Jack Smith’s Odds of Convicting Trump for January 6 Wax as Judge Chutkan Hands the Prosecutor One Victory After Another
It was a great day in court for the special counsel, who appears set to gain momentum in the election interference case.
Special Counsel Jack Smith’s productive day in court before Judge Chutkan underscores that the worm could be turning in respect to the election subversion case against President Trump.
The hearing, which Mr. Smith attended but the 45th president did not, was convened to set a course for the January 6 prosecution after the Supreme Court’s ruling in Trump v. United States that official presidential acts are presumptively immune. Unofficial ones are bereft of protection from prosecution.
That decision sent Mr. Smith back to the drawing board, and he emerged just weeks later with a slimmed down indictment that kept the original four charges but excised nine pages and homed in on actions that the special counsel deems unofficial. Gone are swaths of text alleging that Trump coerced the Department of Justice into a scheme to reverse President Biden’s victory. The justices warned against entering those colloquies into evidence.
Attorney General Garland, in a statement, explains that the “superseding indictment is an effort to respond to the direct instructions of the Supreme Court as to how to effectuate a new indictment in an ongoing case.” Trump’s attorneys on Thursday entered their client’s plea of “not guilty” to each charge.
The high court returned the case to Judge Chutkan to determine what elements of the prosecution survive its holdings on immunity. Thursday’s hearing inaugurated this new phase of the case, though litigation over what evidence is immune will likely work their way up and down the appellate ladder before jury selection begins. If Trump wins the election, the case could die on the vine upon his return to the White House.
Judge Chutkan, though, told the two sides that she is “definitely not getting drawn into an election dispute” and that the timing of November’s vote is “not relevant” to the case. She did, though, grant Mr. Smith’s request for an accelerated briefing schedule, ordering the prosecutor to docket his arguments by September 26, with Trump’s response due soon after. The former president had proffered a schedule that stretched into next year.
It is possible that, for Judge Chutkan’s purposes, the immunity question could be cleared up prior to Election Day — the final brief is due on October 29. That would be a stunning reversal for Trump. He contended that such a rapid exchange of briefs would deny him “time to review the new charging instrument as he determines what steps and procedures to undertake regarding, among other motions, his Presidential immunity defense.”
Likely troubling to Trump’s team is the possibility that this exchange of arguments could disclose new — and possibly damaging —details in the weeks before the election. Mr. Smith this week filed a document described on the docket only as “Classified, Ex Parte, In Camera, and Under Seal Notice Regarding Classified Discovery.” As the case evolves, its classified dimensions could surface, with unpredictable effects.

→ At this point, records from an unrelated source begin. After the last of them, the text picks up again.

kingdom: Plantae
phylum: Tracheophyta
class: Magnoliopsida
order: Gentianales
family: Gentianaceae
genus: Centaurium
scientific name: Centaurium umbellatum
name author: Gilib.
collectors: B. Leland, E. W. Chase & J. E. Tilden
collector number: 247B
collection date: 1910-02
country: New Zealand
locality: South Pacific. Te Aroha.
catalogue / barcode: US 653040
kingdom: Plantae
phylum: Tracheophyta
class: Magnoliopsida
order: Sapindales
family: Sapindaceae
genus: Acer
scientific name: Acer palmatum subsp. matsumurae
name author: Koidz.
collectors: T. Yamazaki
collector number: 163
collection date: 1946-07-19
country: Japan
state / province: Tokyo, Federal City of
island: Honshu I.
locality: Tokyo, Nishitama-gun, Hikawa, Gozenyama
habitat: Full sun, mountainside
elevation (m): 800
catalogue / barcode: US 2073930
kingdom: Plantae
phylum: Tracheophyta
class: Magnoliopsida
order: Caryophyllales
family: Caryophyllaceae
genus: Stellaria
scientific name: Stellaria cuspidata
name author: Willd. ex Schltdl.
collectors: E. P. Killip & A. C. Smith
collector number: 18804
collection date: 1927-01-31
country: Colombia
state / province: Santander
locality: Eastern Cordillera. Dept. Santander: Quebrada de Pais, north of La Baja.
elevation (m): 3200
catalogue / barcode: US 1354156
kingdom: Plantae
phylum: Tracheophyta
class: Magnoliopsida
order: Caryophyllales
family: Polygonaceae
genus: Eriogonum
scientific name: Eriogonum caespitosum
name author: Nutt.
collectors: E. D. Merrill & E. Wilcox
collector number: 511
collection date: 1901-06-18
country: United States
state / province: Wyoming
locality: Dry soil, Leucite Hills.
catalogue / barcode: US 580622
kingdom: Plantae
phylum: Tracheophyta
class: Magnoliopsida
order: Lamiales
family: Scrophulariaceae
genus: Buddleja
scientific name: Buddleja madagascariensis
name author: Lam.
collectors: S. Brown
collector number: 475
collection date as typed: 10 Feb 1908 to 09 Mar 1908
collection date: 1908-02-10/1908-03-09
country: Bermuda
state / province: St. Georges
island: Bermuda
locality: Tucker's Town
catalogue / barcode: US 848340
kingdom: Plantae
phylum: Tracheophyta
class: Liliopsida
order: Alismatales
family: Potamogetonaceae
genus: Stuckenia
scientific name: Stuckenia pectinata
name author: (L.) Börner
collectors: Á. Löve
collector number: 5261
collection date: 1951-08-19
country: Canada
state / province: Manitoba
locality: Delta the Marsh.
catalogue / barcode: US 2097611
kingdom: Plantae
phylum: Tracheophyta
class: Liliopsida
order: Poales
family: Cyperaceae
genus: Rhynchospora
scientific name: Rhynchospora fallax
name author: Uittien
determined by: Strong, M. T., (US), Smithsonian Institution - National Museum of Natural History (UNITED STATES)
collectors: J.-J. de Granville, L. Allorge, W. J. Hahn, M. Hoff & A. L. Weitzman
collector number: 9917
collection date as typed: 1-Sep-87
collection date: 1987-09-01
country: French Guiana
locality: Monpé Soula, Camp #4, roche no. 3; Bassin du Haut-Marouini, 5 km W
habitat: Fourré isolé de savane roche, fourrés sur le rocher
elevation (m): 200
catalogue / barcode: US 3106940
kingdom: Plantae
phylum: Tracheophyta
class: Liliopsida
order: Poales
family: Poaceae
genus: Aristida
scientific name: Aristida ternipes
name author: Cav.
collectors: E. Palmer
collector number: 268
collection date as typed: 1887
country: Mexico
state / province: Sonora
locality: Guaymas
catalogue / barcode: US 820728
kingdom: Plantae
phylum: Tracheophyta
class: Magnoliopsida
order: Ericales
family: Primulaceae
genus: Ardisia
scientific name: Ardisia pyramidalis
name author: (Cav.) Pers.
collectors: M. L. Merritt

Judge Chutkan, who has handed down harsh prison sentences to many January 6 rioters and initially denied Trump immunity before she was later reversed, also signaled that she is unlikely to follow Judge Eileen Cannon’s decision that Mr. Smith was unconstitutionally appointed by General Garland and that the Mar-a-Lago charges against Trump were void. She disclosed in court that she did not find that ruling “particularly persuasive,” even though it appears to be endorsed by the Supreme Court’s senior justice, Clarence Thomas.
Trump’s attorney, John Lauro, told Judge Chutkan that such an endorsement, which came soon before Judge Cannon’s ruling, “directed” Trump to similarly challenge Mr. Smith here. Judge Chutkan asked “He directed you to do that?” Trump will have until October 24 to submit a formal request to challenge Mr. Smith’s appointment in the District of Columbia. The 45th president contends that “this case must end as a matter of law.”
Trump could face another hurdle, one that has nothing to do with Judge Chutkan’s skepticism toward Judge Cannon’s jurisprudence, in disqualifying Mr. Smith. Judge Chutkan observed that there is precedent from the the District of Columbia Appeals Circuit to suggest that the circuit’s riders endorse the position that the attorney general can appoint subordinate prosecutors like Mr. Smith.